=== GIVEN PASSAGE ===

Liam Halligan: The Russia-Ukraine conflict shows no sign of easing and will cause your family's bills to skyrocket

Liam Halligan: The Russia-Ukraine conflict shows no sign of easing and will cause your family's bills to skyrocket
Liam Halligan

By Liam Halligan


Published: 08/03/2022

- 13:31

Russia are key exporters of essential global goods such as food and fuel - war in Ukraine will see the prices of these products soar

This Russia-Ukraine conflict shows no sign of easing. The parallel economic war between Russia and the West is also intensifying – and that affects you and your family.

The US Congress is debating a draft law blocking Russia from Western oil markets, That has sent UK petrol and diesel prices soaring, with Russia pumping over 10pc of the world’s entire oil use - 11 million barrels each day.


Prices on the forecourt went above £1.70 a litre in some parts of Britain, up from less than £1.50 before this Russian invasion.

And now Moscow says if Russia is blocked from selling oil in the West, it may retaliate by closing one of the 12-hundred-kilometre Nordstream gas pipe-lines.

Nordstream I running from Russia to Germany opened in 2011 – and is still pumping gas across the Baltic Sea bed. Nordstream II alongside it has just been completed – but Germany stopped it opening after Putin's Ukraine invasion.

The Kremlin says blocking Russia’s oil exports would be “catastrophic” for the world, with prices more than doubling to over $300 a barrel – which would surely send petrol above £3 a litre.

And now Moscow is threatening to close Nordstream I – cutting off a big chunk of Western Europe’s gas.

This is a big escalation in East-West economic conflict. Even during the Cold War, the Soviet Union kept pumping gas to the West.

=== RECORDS SHOWN ===

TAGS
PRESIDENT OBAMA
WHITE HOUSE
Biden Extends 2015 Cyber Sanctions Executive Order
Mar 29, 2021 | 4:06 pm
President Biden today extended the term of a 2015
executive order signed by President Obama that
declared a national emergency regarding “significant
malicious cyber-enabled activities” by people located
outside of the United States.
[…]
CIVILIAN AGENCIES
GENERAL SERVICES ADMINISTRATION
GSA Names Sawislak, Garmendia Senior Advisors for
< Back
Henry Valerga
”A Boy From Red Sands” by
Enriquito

===
=== RECORDS SHOWN ===

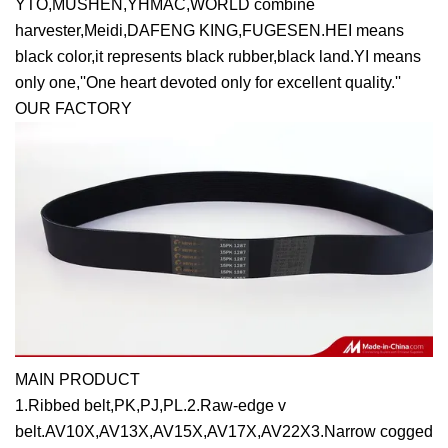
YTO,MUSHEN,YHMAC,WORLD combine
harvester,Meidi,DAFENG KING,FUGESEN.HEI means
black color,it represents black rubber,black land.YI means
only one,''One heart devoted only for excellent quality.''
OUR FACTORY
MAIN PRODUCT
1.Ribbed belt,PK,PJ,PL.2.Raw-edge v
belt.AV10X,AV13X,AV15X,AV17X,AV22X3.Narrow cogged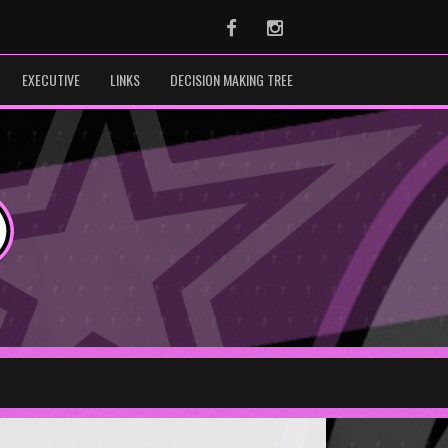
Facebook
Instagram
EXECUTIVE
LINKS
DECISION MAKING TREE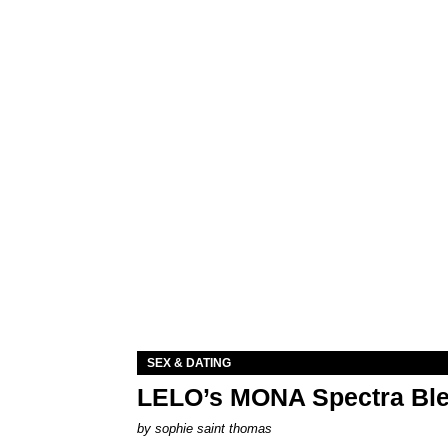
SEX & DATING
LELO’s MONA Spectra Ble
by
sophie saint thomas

===
=== RECORDS SHOWN ===

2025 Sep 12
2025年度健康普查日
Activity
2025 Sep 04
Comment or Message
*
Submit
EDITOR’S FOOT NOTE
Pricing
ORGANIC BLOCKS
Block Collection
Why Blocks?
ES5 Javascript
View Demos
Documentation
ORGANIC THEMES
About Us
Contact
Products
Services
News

===

Which prices are quoted in the article on the Russia-Ukraine conflict and household bills? List every one with its unit.

- £1.70 a litre
- £1.50 a litre
- $300 a barrel
- £3 a litre